Transcribe, verbatim, every line from the start of the entries through the line that contains "Figure 7: A"; include both boundary lines and omit all others.
(RECORDS FOR THE EXERCISE)
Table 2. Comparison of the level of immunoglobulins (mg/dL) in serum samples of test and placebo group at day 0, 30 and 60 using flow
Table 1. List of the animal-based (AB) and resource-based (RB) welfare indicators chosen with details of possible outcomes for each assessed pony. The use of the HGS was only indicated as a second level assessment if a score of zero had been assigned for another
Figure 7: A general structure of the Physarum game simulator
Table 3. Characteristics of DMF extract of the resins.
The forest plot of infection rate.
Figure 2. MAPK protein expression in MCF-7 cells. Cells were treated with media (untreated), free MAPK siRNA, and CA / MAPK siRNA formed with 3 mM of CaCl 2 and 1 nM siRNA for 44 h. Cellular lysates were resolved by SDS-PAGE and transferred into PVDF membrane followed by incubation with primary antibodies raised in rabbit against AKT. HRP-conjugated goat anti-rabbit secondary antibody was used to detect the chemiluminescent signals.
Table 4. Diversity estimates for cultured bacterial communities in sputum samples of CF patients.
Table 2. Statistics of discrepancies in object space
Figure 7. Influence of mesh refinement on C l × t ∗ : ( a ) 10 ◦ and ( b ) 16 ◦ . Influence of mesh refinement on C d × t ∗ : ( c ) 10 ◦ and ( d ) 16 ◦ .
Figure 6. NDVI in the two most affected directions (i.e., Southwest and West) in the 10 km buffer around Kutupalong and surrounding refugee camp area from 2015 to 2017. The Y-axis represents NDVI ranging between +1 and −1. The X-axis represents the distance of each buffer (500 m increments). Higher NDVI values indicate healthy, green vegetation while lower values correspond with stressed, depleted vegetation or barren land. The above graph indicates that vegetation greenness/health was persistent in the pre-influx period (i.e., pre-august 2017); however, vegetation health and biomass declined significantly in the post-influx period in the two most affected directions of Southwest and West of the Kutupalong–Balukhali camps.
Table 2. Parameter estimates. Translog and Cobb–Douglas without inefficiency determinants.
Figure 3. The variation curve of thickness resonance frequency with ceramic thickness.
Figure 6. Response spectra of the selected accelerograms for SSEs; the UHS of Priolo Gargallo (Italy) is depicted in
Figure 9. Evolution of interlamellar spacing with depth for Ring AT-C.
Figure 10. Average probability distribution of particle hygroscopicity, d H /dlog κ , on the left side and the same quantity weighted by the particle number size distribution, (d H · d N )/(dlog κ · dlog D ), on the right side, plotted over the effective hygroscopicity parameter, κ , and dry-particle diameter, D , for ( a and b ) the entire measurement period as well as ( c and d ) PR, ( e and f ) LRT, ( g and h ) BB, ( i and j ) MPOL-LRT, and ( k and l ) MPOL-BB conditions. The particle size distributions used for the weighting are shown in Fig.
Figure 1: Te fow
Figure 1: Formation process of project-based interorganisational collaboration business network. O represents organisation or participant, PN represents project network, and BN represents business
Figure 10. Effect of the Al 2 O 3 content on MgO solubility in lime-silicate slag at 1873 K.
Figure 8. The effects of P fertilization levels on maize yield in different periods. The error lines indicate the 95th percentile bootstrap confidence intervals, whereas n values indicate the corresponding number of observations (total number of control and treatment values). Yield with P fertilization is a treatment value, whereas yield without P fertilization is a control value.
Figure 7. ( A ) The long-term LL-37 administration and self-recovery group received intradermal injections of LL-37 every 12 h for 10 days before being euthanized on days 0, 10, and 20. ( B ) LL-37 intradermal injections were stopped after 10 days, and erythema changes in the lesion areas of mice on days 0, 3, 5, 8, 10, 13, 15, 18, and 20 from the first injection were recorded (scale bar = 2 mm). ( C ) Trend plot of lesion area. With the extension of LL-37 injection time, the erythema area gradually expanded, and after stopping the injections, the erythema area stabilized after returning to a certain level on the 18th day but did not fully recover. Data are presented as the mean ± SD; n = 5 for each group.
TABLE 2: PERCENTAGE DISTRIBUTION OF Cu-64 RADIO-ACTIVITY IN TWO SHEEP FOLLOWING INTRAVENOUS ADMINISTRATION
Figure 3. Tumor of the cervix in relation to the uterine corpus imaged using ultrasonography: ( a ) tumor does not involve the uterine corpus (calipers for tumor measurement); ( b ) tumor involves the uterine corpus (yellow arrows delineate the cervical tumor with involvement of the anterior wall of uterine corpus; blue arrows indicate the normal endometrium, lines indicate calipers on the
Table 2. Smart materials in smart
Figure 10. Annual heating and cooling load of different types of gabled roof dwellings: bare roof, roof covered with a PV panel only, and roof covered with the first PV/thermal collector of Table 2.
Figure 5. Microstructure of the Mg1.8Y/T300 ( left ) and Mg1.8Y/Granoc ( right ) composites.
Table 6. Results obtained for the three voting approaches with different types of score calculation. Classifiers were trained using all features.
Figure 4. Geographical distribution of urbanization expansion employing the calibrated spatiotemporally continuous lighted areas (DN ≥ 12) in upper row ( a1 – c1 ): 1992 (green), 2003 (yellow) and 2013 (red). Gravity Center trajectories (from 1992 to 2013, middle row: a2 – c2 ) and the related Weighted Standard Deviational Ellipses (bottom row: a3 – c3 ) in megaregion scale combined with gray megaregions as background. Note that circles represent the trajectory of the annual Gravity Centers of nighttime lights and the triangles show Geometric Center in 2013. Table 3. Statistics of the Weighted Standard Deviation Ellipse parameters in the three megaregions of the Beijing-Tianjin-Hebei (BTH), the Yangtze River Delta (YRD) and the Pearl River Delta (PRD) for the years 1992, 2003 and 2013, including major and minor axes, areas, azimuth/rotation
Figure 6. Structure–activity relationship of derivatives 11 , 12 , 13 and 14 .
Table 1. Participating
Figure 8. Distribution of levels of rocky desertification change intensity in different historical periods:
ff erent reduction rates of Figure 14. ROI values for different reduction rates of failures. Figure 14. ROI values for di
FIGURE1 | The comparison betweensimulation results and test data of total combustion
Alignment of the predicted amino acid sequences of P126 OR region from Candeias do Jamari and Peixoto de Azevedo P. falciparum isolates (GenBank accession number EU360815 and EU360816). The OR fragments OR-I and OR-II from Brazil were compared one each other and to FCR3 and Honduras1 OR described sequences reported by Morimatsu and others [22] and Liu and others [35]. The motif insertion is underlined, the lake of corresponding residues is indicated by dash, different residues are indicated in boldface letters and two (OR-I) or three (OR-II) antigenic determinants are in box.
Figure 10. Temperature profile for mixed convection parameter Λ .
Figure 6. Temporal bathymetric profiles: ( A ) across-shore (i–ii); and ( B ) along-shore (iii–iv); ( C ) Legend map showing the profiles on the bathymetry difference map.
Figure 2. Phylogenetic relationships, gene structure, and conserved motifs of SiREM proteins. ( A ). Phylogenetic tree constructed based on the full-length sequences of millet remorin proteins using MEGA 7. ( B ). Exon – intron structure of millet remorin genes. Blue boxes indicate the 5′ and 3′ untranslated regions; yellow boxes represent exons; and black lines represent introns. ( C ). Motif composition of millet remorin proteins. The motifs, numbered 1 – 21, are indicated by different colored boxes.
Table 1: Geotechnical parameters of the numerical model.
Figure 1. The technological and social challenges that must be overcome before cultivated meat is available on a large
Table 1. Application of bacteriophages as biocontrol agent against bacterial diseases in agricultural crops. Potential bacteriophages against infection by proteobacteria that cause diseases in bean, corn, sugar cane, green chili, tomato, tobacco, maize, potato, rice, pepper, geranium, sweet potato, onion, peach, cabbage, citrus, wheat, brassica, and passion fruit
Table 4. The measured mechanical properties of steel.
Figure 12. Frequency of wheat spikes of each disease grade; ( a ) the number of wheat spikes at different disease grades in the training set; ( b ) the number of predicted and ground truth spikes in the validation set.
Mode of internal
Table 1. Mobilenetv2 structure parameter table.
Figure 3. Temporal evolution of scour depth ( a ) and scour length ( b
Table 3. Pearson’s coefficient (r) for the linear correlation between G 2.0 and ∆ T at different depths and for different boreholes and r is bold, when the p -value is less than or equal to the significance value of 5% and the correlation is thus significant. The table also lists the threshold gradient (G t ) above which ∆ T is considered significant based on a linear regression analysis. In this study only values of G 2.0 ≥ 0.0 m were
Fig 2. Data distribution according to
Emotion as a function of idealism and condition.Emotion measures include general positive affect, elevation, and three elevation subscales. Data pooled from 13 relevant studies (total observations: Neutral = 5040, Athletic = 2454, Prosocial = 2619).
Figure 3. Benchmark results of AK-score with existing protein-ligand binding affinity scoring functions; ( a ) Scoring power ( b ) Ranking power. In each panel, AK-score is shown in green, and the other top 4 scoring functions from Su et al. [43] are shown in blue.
(End RECORDS FOR THE EXERCISE)
▶ _SOLUTION FOR THIS PROBLEM_
Table 2. Comparison of the level of immunoglobulins (mg/dL) in serum samples of test and placebo group at day 0, 30 and 60 using flow
Table 1. List of the animal-based (AB) and resource-based (RB) welfare indicators chosen with details of possible outcomes for each assessed pony. The use of the HGS was only indicated as a second level assessment if a score of zero had been assigned for another
Figure 7: A general structure of the Physarum game simulator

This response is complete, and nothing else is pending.